TAXI drivers are known to have victimized hapless passengers by overcharging them. That is why it is such a great relief to be in a taxi that smells good, is clean and well kept.
That’s also why Uber has become so popular.
The latest scary news is about taxi drivers robbing passengers, and behaving like the usual hold-uppers of our metropolis. Worse is news of taxi drivers stabbing, shooting, and raping their passengers.
Faced with those reports of abusive and criminal taxi drivers in the media and the social networking sites, we have no news that the Land Transportation Franchising and Regulatory Board (LTFRB) and the Philippine National Police (PNP) are doing anything special to prevent these new surge of taxi-driver menace.
The LTFRB is to be lauded for launching “Oplan Isnabero” last week– a program to crack down on taxi drivers who choose their fare or will only take passengers who agree to pay a large overcharge. But what the public has seen so far is a half-hearted effort to carry out this anti-Isnabero program. If the LTFRB really wishes to stop this greedy and inconsiderate practice, it would have easily netted more than a hundred taxi drivers in one day alone.
Apprehending abusive and greedy isnabero taxi drivers is not rocket science. In fact, the solutions are very simple and do not need the mobilization of a fully-armed division from the Armed Forces of the Philippines. What is simply needed is political will, and sensitivity on the part of the officials of the LTFRB and PNP.

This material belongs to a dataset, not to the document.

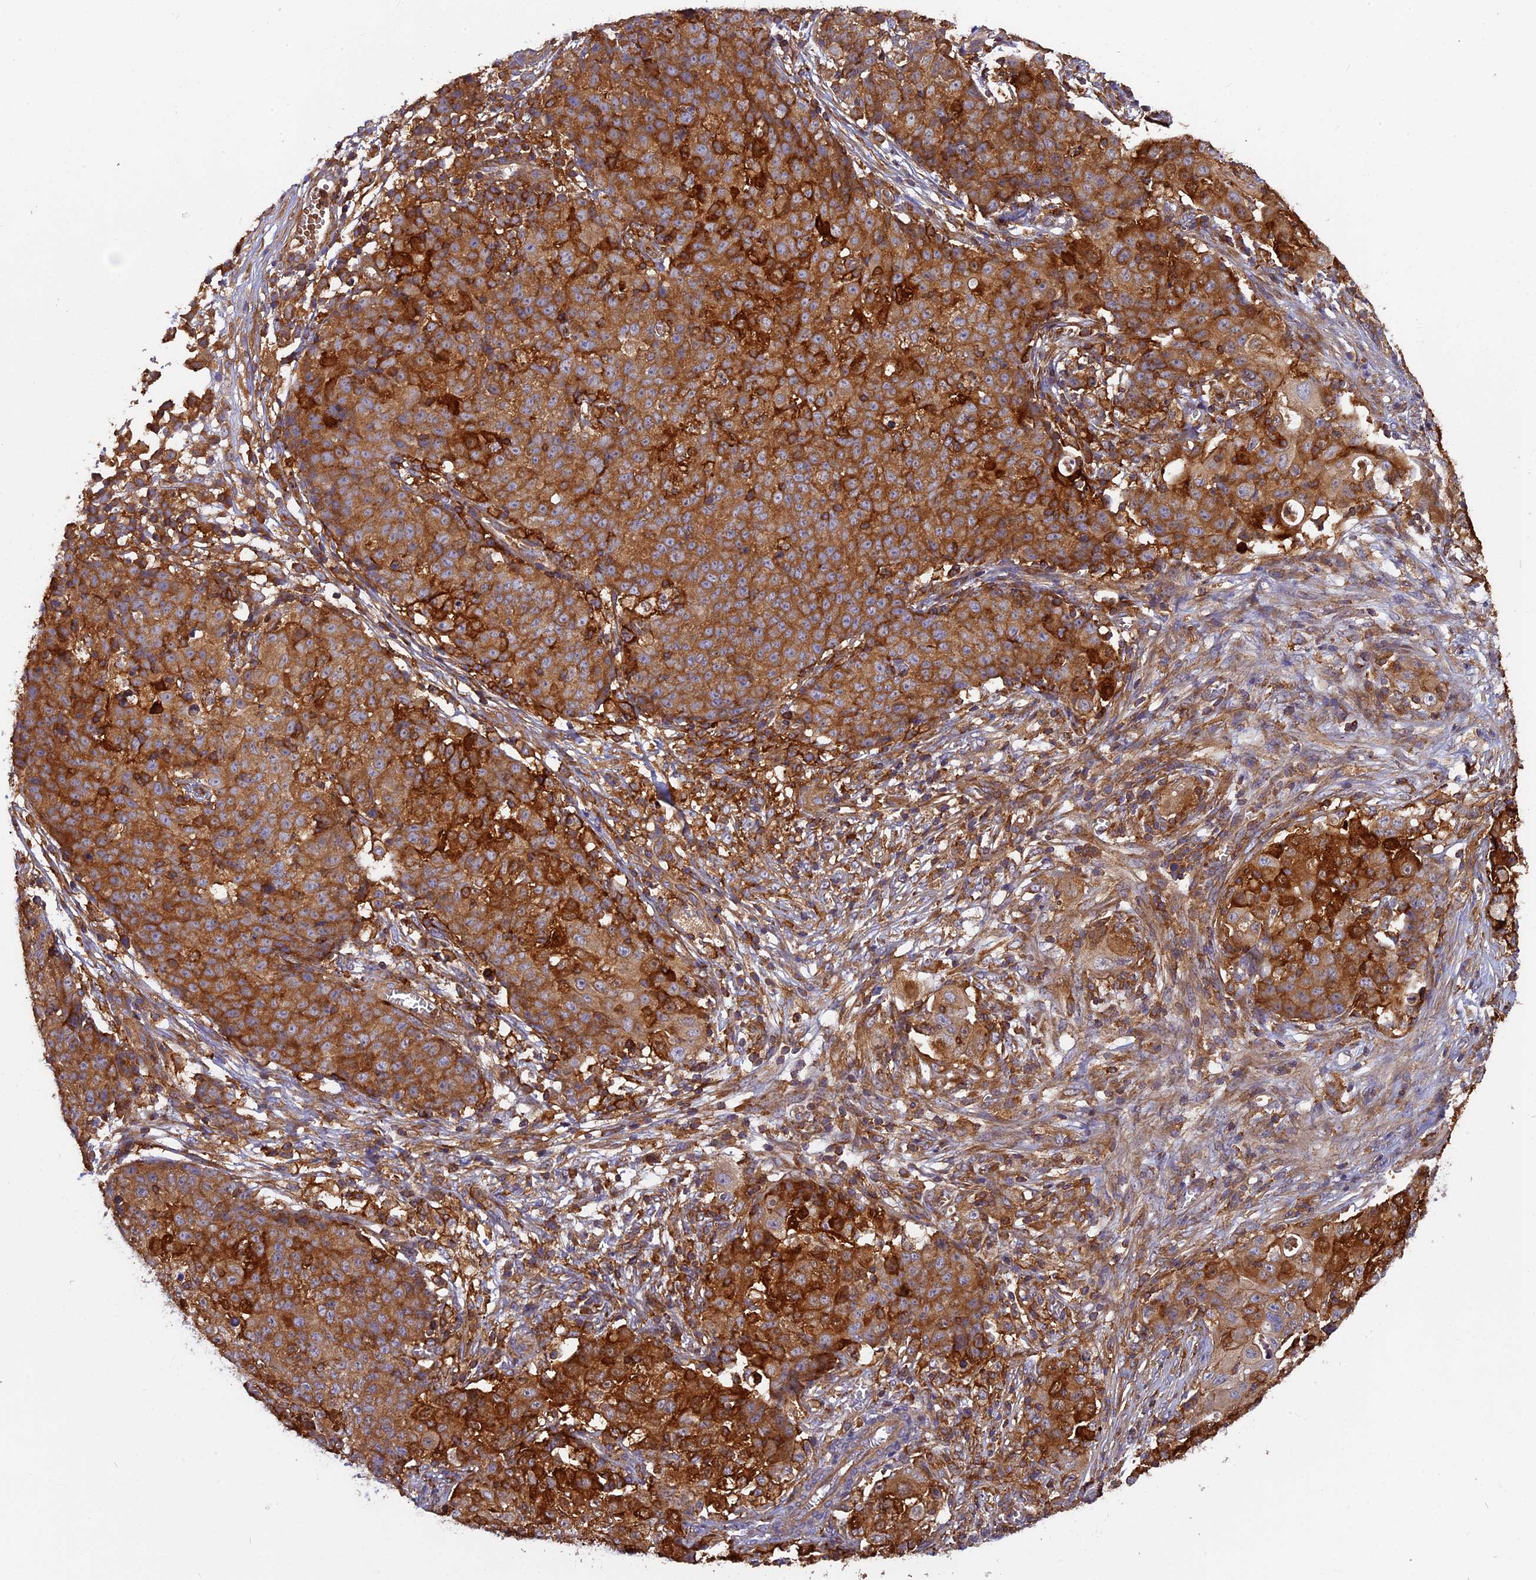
{"staining": {"intensity": "strong", "quantity": ">75%", "location": "cytoplasmic/membranous"}, "tissue": "ovarian cancer", "cell_type": "Tumor cells", "image_type": "cancer", "snomed": [{"axis": "morphology", "description": "Carcinoma, endometroid"}, {"axis": "topography", "description": "Ovary"}], "caption": "IHC (DAB (3,3'-diaminobenzidine)) staining of human ovarian cancer demonstrates strong cytoplasmic/membranous protein staining in about >75% of tumor cells. The staining was performed using DAB to visualize the protein expression in brown, while the nuclei were stained in blue with hematoxylin (Magnification: 20x).", "gene": "MYO9B", "patient": {"sex": "female", "age": 42}}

Firstly, the LTFRB and PNP can jointly field up to a hundred plainclothes personnel to pose as taxi-riding passengers during the rush hours. The plainclothes agents may also pose as passengers at the taxi-waiting stands at malls, where the line for taxis can stretch up to a couple of hundred meters at mall closing times. As to why the LTFRB and PNP have not thought of fielding plainclothes personnel is also not so difficult to answer. It’s not that police and LTFRB personnel are afraid of ending up as victims of criminal taxi drivers. It is more like they are sympathetic or friendly to the tax drivers because they have a special relationship with the operators.
Another simple measure that the LTFRB can take is to collaborate with the Land Transportation Office (LTO) to crack the whip on abusive and criminal taxi drivers by revoking their licenses. And suspending the fleets’ permit to operate. But so far, the LTFRB has not reported to the media the number of taxi driver whose licenses to drive have been revoked by the LTO. This is very disturbing because it means abusive taxi drivers who get apprehended can continue driving taxis later on and terrorize the riding public again.
Then one asks, why has this simple measure of revoking the licenses of abusive taxi drivers not been done in a concerted effort of the LTFRB and the LTO?
As for taxi operators, the least they can do is come up with a “black list” of taxi drivers who have been involved in crimes or are overcharging or selecting passengers. By coming up with a blacklist of abusive taxi drivers, taxi operators can easily identify those who they should not hire or employ as drivers.
Letting abusive taxi drivers who have been identified by the news media and the social networking sites get away with their crimes not only harms the reputation of honest taxi drivers. It also is bad news about the Philippines abroad, refuting the claim that “it is more fun in the Philippines.”
Thank God there are still no recent reports of taxi drivers committing crimes against foreign tourists. Or have such events just gone unreported?
If the LTFRB and PNP cannot apprehend and mete out the proper punishment against abusive taxi drivers despite many reports in media and social networking sites, how can the public expect government so resolve bigger crimes?